DATA SHOWN —
Segment Open
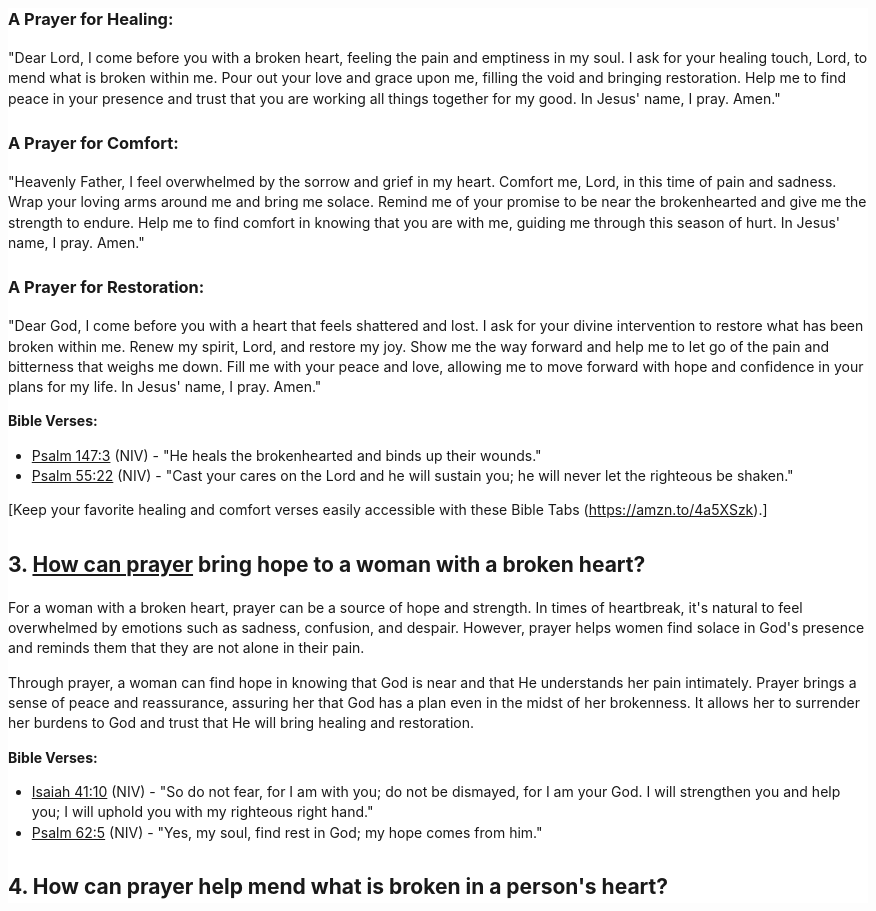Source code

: ### A Prayer for Healing:
"Dear Lord, I come before you with a broken heart, feeling the pain and emptiness in my soul. I ask for your healing touch, Lord, to mend what is broken within me. Pour out your love and grace upon me, filling the void and bringing restoration. Help me to find peace in your presence and trust that you are working all things together for my good. In Jesus' name, I pray. Amen."

### A Prayer for Comfort:
"Heavenly Father, I feel overwhelmed by the sorrow and grief in my heart. Comfort me, Lord, in this time of pain and sadness. Wrap your loving arms around me and bring me solace. Remind me of your promise to be near the brokenhearted and give me the strength to endure. Help me to find comfort in knowing that you are with me, guiding me through this season of hurt. In Jesus' name, I pray. Amen."

### A Prayer for Restoration:
"Dear God, I come before you with a heart that feels shattered and lost. I ask for your divine intervention to restore what has been broken within me. Renew my spirit, Lord, and restore my joy. Show me the way forward and help me to let go of the pain and bitterness that weighs me down. Fill me with your peace and love, allowing me to move forward with hope and confidence in your plans for my life. In Jesus' name, I pray. Amen."

**Bible Verses:**

- [Psalm 147:3](https://www.bibleref.com/Psalm/147/Psalm-147-3.html) (NIV) - "He heals the brokenhearted and binds up their wounds."
- [Psalm 55:22](https://www.bibleref.com/Psalm/55/Psalm-55-22.html) (NIV) - "Cast your cares on the Lord and he will sustain you; he will never let the righteous be shaken."

[Keep your favorite healing and comfort verses easily accessible with these Bible Tabs (https://amzn.to/4a5XSzk).]


## 3. [How can prayer](/prayer-of-hopelessness) bring hope to a woman with a broken heart?

For a woman with a broken heart, prayer can be a source of hope and strength. In times of heartbreak, it's natural to feel overwhelmed by emotions such as sadness, confusion, and despair. However, prayer helps women find solace in God's presence and reminds them that they are not alone in their pain.

Through prayer, a woman can find hope in knowing that God is near and that He understands her pain intimately. Prayer brings a sense of peace and reassurance, assuring her that God has a plan even in the midst of her brokenness. It allows her to surrender her burdens to God and trust that He will bring healing and restoration.

**Bible Verses:**

- [Isaiah 41:10](https://www.bibleref.com/Isaiah/41/Isaiah-41-10.html) (NIV) - "So do not fear, for I am with you; do not be dismayed, for I am your God. I will strengthen you and help you; I will uphold you with my righteous right hand."
- [Psalm 62:5](https://www.bibleref.com/Psalm/62/Psalm-62-5.html) (NIV) - "Yes, my soul, find rest in God; my hope comes from him."

## 4. How can prayer help mend what is broken in a person's heart?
Segment Closed
TASK DETAILS — Report every line of the records that contains the string "will", copying each such line in full.

EXERCISE OUTPUT —
- [Psalm 55:22](https://www.bibleref.com/Psalm/55/Psalm-55-22.html) (NIV) - "Cast your cares on the Lord and he will sustain you; he will never let the righteous be shaken."
Through prayer, a woman can find hope in knowing that God is near and that He understands her pain intimately. Prayer brings a sense of peace and reassurance, assuring her that God has a plan even in the midst of her brokenness. It allows her to surrender her burdens to God and trust that He will bring healing and restoration.
- [Isaiah 41:10](https://www.bibleref.com/Isaiah/41/Isaiah-41-10.html) (NIV) - "So do not fear, for I am with you; do not be dismayed, for I am your God. I will strengthen you and help you; I will uphold you with my righteous right hand."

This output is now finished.